Elle ne comprenait que trop bien ce qu'il voulait dire.

 

Ils étaient au lit en train de regarder Tom Snyder quand le téléphone sonna. Mary Ann décrocha.

- Mary Ann ?... C'est DeDe.

La voix semblait très faible et terrifiée. Mary Ann regarda la pendule digitale de la commode : elle indiquait 1h23.

- Salut, dit Mary Ann. Est-ce que ça va ?

DeDe devait encore avoir fait des cauchemars.

- Il faut que je vous voie, déclara-t-elle.

- Bien sûr. Quand ?

- Demain matin ?

- On ne pourrait pas plutôt l'après-midi ? Brian et moi avions prévu de...

- Je vous en prie.

Le mot résonna comme un cri dans un sépulcre. Mary Ann n'eut pas besoin d'en entendre davantage.

- Où ? demanda-t-elle.

- Ici. À Halcyon Hill. Je ne veux pas quitter la maison.
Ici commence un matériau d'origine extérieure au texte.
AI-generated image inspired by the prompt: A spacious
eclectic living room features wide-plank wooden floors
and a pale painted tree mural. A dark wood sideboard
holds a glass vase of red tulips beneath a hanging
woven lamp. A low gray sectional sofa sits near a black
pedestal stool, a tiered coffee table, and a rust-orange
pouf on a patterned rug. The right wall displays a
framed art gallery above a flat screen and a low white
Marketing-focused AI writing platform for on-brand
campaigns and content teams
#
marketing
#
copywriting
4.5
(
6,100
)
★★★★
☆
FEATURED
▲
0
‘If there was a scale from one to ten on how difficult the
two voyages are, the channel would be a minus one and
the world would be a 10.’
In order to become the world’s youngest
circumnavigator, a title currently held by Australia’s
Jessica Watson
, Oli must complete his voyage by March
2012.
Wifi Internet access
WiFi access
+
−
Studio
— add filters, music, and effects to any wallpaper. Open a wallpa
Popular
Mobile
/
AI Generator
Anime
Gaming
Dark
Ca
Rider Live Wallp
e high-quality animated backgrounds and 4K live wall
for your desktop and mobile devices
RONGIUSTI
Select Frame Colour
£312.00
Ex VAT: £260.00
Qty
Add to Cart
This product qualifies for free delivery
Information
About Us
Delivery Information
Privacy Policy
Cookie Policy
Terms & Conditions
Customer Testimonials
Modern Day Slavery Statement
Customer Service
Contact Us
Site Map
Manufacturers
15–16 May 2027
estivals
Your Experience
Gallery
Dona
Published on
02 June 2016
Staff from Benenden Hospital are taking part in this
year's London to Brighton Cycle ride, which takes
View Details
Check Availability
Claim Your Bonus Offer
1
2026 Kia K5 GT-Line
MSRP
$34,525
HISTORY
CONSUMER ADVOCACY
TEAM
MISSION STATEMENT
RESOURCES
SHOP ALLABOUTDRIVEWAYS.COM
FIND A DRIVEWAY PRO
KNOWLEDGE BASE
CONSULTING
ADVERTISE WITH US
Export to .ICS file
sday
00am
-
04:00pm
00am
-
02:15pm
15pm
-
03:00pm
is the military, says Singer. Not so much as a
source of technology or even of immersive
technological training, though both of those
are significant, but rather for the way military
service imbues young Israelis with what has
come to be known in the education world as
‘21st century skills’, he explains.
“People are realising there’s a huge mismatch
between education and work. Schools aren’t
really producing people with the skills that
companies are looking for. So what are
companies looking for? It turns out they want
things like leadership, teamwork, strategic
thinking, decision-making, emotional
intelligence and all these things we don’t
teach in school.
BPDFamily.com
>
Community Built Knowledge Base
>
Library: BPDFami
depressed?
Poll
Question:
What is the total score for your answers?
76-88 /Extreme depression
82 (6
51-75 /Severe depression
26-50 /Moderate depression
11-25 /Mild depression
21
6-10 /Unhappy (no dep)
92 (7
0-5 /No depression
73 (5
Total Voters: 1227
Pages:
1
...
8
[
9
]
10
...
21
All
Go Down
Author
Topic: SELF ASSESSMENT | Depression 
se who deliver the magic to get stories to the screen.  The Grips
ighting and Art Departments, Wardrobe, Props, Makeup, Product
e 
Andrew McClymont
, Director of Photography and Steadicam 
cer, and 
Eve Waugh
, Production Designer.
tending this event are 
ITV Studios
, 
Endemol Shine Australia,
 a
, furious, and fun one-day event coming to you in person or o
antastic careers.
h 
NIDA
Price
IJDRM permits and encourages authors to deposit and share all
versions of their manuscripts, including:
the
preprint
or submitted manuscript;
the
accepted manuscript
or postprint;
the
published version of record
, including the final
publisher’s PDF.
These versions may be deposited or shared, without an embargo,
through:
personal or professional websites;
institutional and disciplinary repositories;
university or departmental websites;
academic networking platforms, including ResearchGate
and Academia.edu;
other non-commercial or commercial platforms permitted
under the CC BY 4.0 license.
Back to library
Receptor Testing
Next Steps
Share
- DeDe, mais qu'est-ce qui...

- Venez, c'est tout. OK ? Apportez votre magnétophone. On prendra le petit déjeuner ici. Je suis vraiment désolée, je vous expliquerai tout demain matin.

Quand Mary Ann eut raccroché, Brian lui sourit gentiment.

- On peut tirer un trait sur notre partie de patins à roulettes, hein ? ironisa-t-il.

- J'en ai bien peur.

- Qu'est-ce qui se passe ?

- Si seulement je le savais ! soupira Mary Ann.